- _WRITTEN REQUEST 1_
Change the records, starting at the beginning of the records and ending at the line containing "state / province: Perak", by replacing "collectors" with "collected by" and leaving everything else as it is.

In regular conductors, where the electrons more or less act independently of each other, a current is only possible by boosting a low energy electron into a higher energy state. This means that there's always a low energy state available, and there's always resistance. As a side note, in a perfect conductor crystal at absolute zero, there would also be zero resistance, simply because the electrons can move through the crystal lattice without hitting anything: as a result, at low temperatures resistance is mostly due to impurities. This would not be superconductivity, just really good regular conductivity.
 
Superconductivity is not simply the absence of any electrical resistance. A material with only that property is known as an ideal or perfect conductor. A superconductor also exhibits the Meissner effect, which is also a clue to the mechanism behind superconductivity. It is interesting to note that while there are a good number of superconductors, there are no known perfect conductors (zero resistance but no Meissner effect).
 
I had this nagging feeling back in the 1980s that superconductivity is related to mass in such a way that when combined with an external magnetic field, might be used to reduce the apparent mass of an object and move it around. I posed this question in a chat forum to some online nerds around 1990, and they just laughed. But later I heard some Norweigians or Swedes actually did the experiment I had suggested and found that the weight of a superconducting magnet can actually be reduced by rotating it, apparently giving it some anti-gravity properties. So someone in some black-ops project has probably turned this into who knows what by now.

- _WRITTEN REQUEST 2_
Answer these questions from the passage on superconductivity:
(a) What is a material called if its only property is the absence of electrical resistance?
(b) At low temperatures, what is resistance mostly due to?
(c) Around what year did the writer put the question to a chat forum?

- _DATASET EXTRACT_

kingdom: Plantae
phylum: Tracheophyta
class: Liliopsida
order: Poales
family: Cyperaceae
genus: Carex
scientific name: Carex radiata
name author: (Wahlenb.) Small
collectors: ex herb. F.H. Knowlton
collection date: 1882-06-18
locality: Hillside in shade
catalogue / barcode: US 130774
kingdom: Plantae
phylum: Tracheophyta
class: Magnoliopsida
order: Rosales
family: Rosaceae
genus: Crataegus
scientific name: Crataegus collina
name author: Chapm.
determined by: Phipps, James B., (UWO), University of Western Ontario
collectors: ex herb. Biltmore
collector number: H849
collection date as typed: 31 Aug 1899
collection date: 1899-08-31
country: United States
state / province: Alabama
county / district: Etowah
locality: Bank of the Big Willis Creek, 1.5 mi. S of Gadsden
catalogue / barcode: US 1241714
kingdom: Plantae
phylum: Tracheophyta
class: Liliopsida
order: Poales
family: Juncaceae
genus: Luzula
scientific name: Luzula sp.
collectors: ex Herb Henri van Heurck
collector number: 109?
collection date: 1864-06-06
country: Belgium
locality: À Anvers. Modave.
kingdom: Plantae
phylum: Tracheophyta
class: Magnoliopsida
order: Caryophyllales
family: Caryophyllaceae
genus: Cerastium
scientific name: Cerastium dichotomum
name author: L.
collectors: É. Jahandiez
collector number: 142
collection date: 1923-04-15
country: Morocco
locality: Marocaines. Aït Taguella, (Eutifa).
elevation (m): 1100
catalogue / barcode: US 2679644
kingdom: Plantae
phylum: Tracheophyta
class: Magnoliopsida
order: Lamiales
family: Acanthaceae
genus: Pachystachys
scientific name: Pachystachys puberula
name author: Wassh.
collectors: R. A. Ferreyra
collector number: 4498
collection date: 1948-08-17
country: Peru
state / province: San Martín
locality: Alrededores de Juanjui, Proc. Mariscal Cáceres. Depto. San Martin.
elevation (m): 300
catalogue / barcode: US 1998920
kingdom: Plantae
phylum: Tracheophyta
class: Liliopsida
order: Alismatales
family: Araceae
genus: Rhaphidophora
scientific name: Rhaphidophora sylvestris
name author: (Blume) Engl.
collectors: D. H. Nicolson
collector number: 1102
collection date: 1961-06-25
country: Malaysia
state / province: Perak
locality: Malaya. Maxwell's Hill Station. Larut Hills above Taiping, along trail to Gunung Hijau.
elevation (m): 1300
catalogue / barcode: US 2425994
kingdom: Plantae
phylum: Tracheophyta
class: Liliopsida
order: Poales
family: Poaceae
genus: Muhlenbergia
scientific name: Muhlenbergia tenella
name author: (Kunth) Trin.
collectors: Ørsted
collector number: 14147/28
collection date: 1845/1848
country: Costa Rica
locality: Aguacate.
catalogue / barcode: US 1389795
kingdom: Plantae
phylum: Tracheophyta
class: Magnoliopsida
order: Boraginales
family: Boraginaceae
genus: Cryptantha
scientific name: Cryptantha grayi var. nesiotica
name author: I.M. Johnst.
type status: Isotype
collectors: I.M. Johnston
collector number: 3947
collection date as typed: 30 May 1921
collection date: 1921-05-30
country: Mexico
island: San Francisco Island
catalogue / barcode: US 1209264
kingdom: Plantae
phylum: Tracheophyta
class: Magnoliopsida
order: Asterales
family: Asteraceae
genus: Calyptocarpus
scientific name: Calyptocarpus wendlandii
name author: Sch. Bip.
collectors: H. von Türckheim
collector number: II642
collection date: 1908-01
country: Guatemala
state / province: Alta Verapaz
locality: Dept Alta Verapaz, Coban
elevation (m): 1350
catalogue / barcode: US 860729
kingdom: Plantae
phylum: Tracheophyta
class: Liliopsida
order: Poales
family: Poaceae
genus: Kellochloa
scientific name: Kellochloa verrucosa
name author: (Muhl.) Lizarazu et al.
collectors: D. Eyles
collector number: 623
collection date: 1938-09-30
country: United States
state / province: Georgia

- _CORRECT ANSWER 1_
kingdom: Plantae
phylum: Tracheophyta
class: Liliopsida
order: Poales
family: Cyperaceae
genus: Carex
scientific name: Carex radiata
name author: (Wahlenb.) Small
collected by: ex herb. F.H. Knowlton
collection date: 1882-06-18
locality: Hillside in shade
catalogue / barcode: US 130774
kingdom: Plantae
phylum: Tracheophyta
class: Magnoliopsida
order: Rosales
family: Rosaceae
genus: Crataegus
scientific name: Crataegus collina
name author: Chapm.
determined by: Phipps, James B., (UWO), University of Western Ontario
collected by: ex herb. Biltmore
collector number: H849
collection date as typed: 31 Aug 1899
collection date: 1899-08-31
country: United States
state / province: Alabama
county / district: Etowah
locality: Bank of the Big Willis Creek, 1.5 mi. S of Gadsden
catalogue / barcode: US 1241714
kingdom: Plantae
phylum: Tracheophyta
class: Liliopsida
order: Poales
family: Juncaceae
genus: Luzula
scientific name: Luzula sp.
collected by: ex Herb Henri van Heurck
collector number: 109?
collection date: 1864-06-06
country: Belgium
locality: À Anvers. Modave.
kingdom: Plantae
phylum: Tracheophyta
class: Magnoliopsida
order: Caryophyllales
family: Caryophyllaceae
genus: Cerastium
scientific name: Cerastium dichotomum
name author: L.
collected by: É. Jahandiez
collector number: 142
collection date: 1923-04-15
country: Morocco
locality: Marocaines. Aït Taguella, (Eutifa).
elevation (m): 1100
catalogue / barcode: US 2679644
kingdom: Plantae
phylum: Tracheophyta
class: Magnoliopsida
order: Lamiales
family: Acanthaceae
genus: Pachystachys
scientific name: Pachystachys puberula
name author: Wassh.
collected by: R. A. Ferreyra
collector number: 4498
collection date: 1948-08-17
country: Peru
state / province: San Martín
locality: Alrededores de Juanjui, Proc. Mariscal Cáceres. Depto. San Martin.
elevation (m): 300
catalogue / barcode: US 1998920
kingdom: Plantae
phylum: Tracheophyta
class: Liliopsida
order: Alismatales
family: Araceae
genus: Rhaphidophora
scientific name: Rhaphidophora sylvestris
name author: (Blume) Engl.
collected by: D. H. Nicolson
collector number: 1102
collection date: 1961-06-25
country: Malaysia
state / province: Perak

- _CORRECT ANSWER 2_
(a) An ideal or perfect conductor.
(b) Impurities.
(c) Around 1990.